À propos de la communication choisie, les Académies s’interrogent sur la concomitance de la sortie de deux livres, d’un film et d’un article, avec l’exclusivité de leur contenu accordé à un hebdomadaire, assortie d’une clause de confidentialité « y compris vis-à-vis des scientifiques », soulignent les Académiciens. « Ces conditions de diffusion vers la presse, mise dans l’impossibilité de s’informer au préalable et donc sans possibilité de commenter en connaissance de cause, ne sont pas éthiquement correctes », jugent-elles.

L’avis soulève aussi la question d’un possible conflit d’intérêt compte tenu de ce que l’auteur G.E. Séralini et ceux qui l’entourent sont connus pour leur engagement écologique et des « soutiens financiers qu’ils ont obtenus par de grands groupes de distribution ».

Quant au fait d’être publié dans une revue internationale, les Académiciens rappellent que « la publication d’un article dans une revue à comité de lecture n’est pas, à elle seule, le gage de sa qualité scientifique ». Certains articles publiés dans les revues internationales, « y compris les plus réputées d’entre elles, sont parfois de qualité médiocre ou se révèlent inexacts a posteriori », affirment-ils.

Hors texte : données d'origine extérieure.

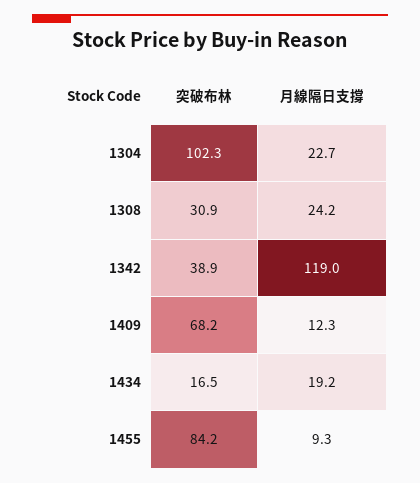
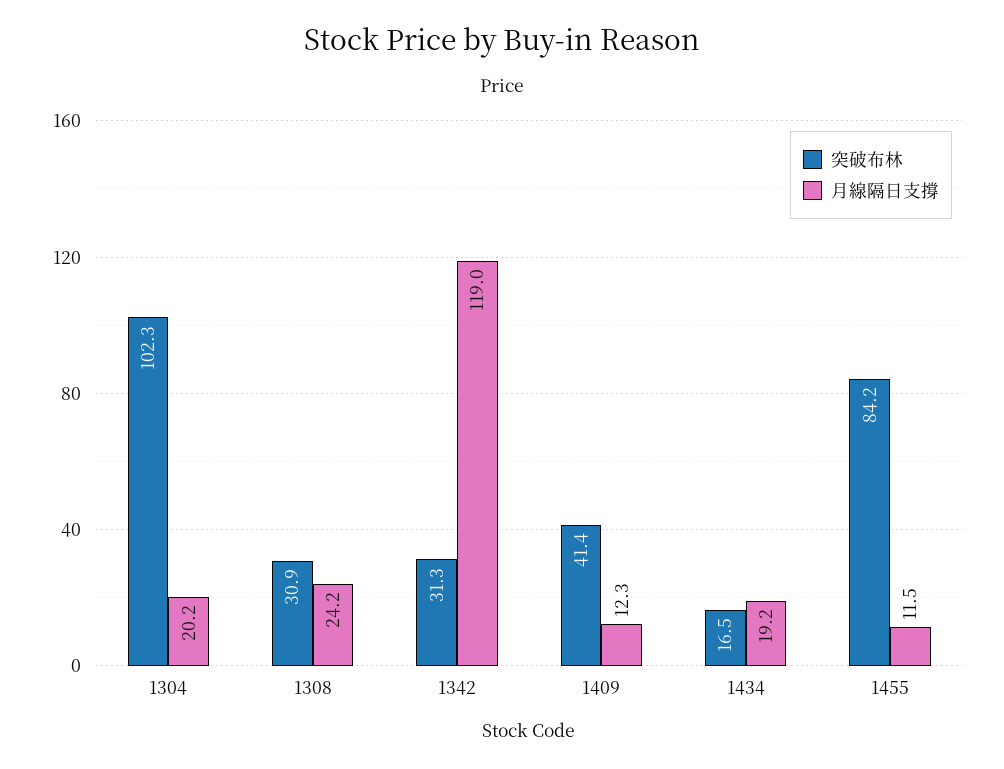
月線隔日支撐, 1304: 22.7 -> 20.2
突破布林, 1342: 38.9 -> 31.3
突破布林, 1409: 68.2 -> 41.4
月線隔日支撐, 1455: 9.3 -> 11.5

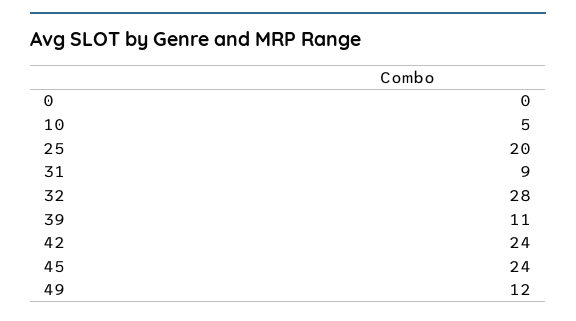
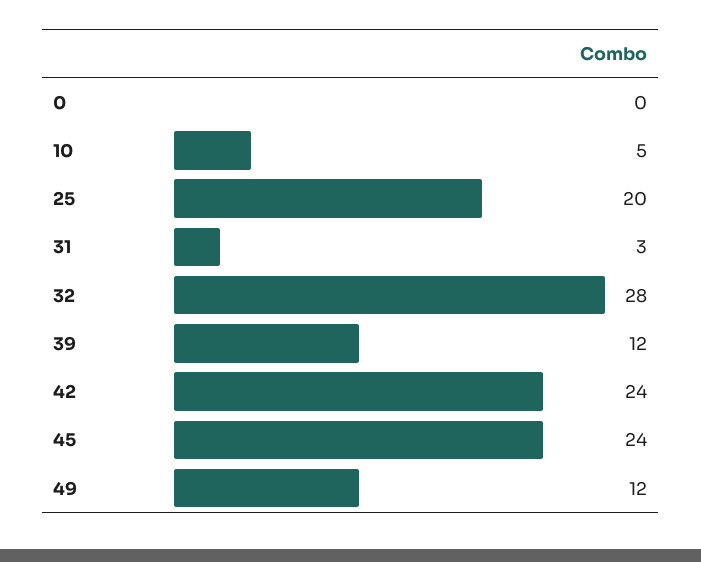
31: 9 -> 3
39: 11 -> 12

Ils se disent surpris de la façon dont l’article a été accepté par la revue « Food and Chemical toxicology ».

Enfin, les Académiciens sont prêts à admettre une ré-évaluation périodique « à l’aune de l’évolution des connaissances et du perfectionnement des techniques » des procédures adopter pour détecter toute éventuelle toxicité et/ou cancérogénicité des produits alimentaires.

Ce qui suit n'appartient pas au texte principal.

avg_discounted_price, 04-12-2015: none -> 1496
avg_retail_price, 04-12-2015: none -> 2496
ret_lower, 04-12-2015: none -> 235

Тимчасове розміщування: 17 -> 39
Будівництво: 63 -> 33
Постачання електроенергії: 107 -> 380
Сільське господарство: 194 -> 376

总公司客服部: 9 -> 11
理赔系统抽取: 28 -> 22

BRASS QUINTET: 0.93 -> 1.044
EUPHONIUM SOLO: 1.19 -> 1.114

Du crédit à l’expertise collective.

Les recommandations formulées par les Académies portent d’ailleurs toutes sur la communication des résultats scientifiques. Elles souhaitent que les universités et les organismes de recherche se dotent de règles éthiques concernant la diffusion aux journalistes et au grand public « afin d’éviter que des chercheurs privilégient le débat médiatique qu’ils ont délibérément suscité, à celui qui doit nécessairement le précéder au sein de la communauté scientifique ». Ils proposent que le CSA (Conseil supérieur de l’audiovisuel) s’adjoigne un Haut comité de la science et de la technologie et demandent aux pouvoirs publics et à la représentation nationale de tout mettre en œuvre pour redonner crédit à « l’expertise collective et à la parole de la communauté scientifique ».